Budhi Wibowo, Ketua Umum Forum Udang Indonesia (FUI) sekaligus moderator kegiatan tersebut, menyatakan bahwa saat ini adalah waktu yang tepat untuk merevitalisasi tambak tradisional di Indonesia yang luasnya sekitar 250.000 hektar, salah satunya dengan menerapkan konsep tradisional-plus. Menurut Budhi, kombinasi sistem tradisional-plus dengan potensi lahan yang luas dapat meningkatkan produksi nasional secara signifikan. Selain itu, konsep ini juga dapat memperkuat citra udang Indonesia di mata internasional sebagai produk yang berkelanjutan dan ramah lingkungan.
Dalam acara tersebut, PT Bio Farma (Persero) turut menyampaikan komitmennya untuk mendukung konsep keberlanjutan 3P (people, planet, dan profit) yang sejalan dengan standar ISO 26000 dan target Sustainable Development Goals (SDGs). Sebelumnya, Bio Farma juga telah melakukan aksi lingkungan melalui penanaman 5.000 pohon mangrove di daerah konservasi Subang, Jawa Barat.

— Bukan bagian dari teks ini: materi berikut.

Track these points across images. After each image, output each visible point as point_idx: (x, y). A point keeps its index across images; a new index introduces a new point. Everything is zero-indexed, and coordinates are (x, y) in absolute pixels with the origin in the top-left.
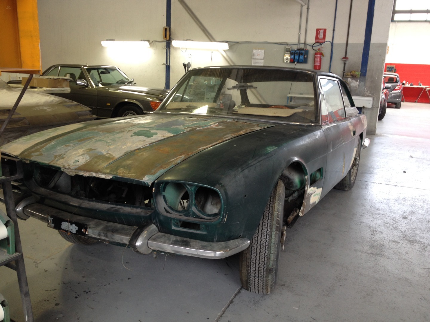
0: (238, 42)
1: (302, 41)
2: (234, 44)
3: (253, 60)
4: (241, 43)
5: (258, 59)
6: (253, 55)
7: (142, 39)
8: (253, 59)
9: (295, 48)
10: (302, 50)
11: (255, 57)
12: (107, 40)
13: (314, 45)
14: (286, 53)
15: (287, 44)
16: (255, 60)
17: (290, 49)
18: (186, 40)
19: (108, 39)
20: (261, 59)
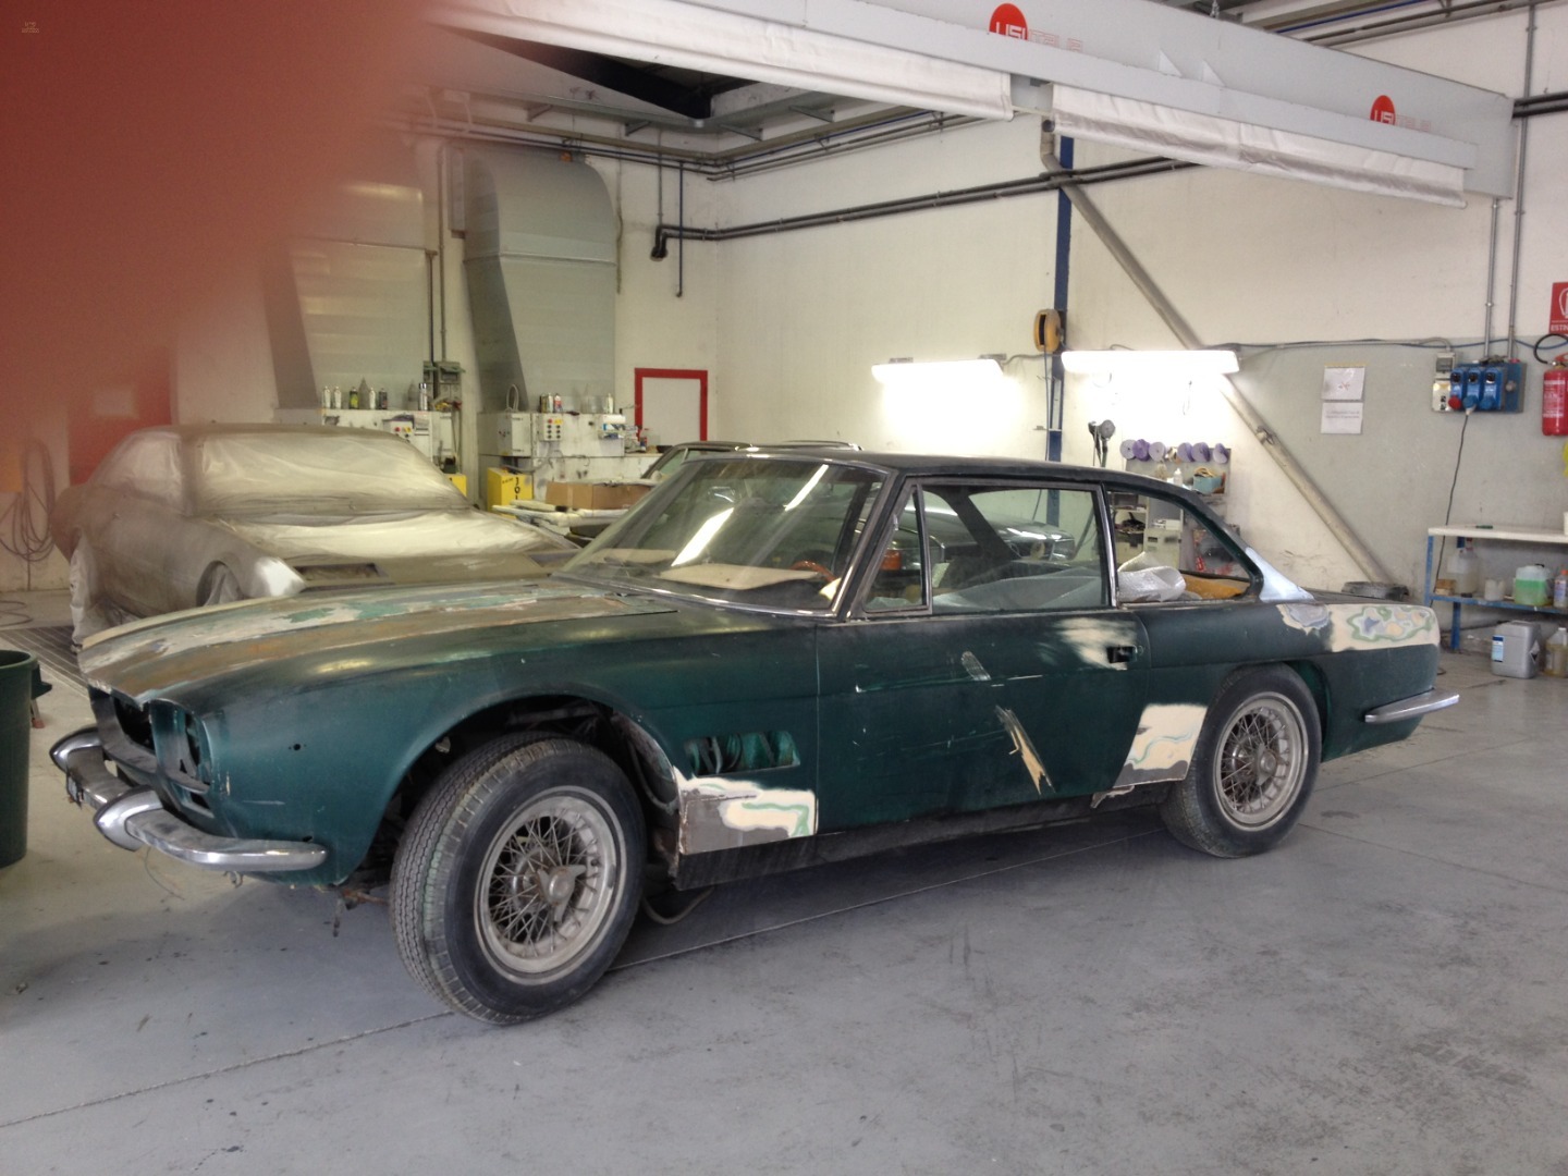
0: (1273, 347)
1: (1501, 331)
2: (1259, 354)
3: (1325, 404)
4: (1285, 348)
5: (1341, 401)
6: (1327, 387)
7: (985, 353)
8: (1327, 401)
9: (1475, 356)
10: (1498, 362)
11: (1331, 396)
12: (892, 361)
13: (1543, 344)
14: (1440, 375)
15: (1444, 344)
16: (1332, 404)
17: (1451, 360)
18: (1111, 348)
19: (894, 357)
20: (1352, 401)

Sekolah Tambak sendiri merupakan langkah awal menuju akuakultur yang lebih adaptif dan berkelanjutan. Selain melaksanakan Sekolah Tambak, Bio Farma juga mendukung pengembangan lahan demplot silvofishery dan tradisional-plus yang akan dibangun di Desa Tegalurung. Demplot tersebut didampingi oleh Forum Udang Indonesia dan PT Venambak Kail Dipantara dalam penerapan SOP budidayanya.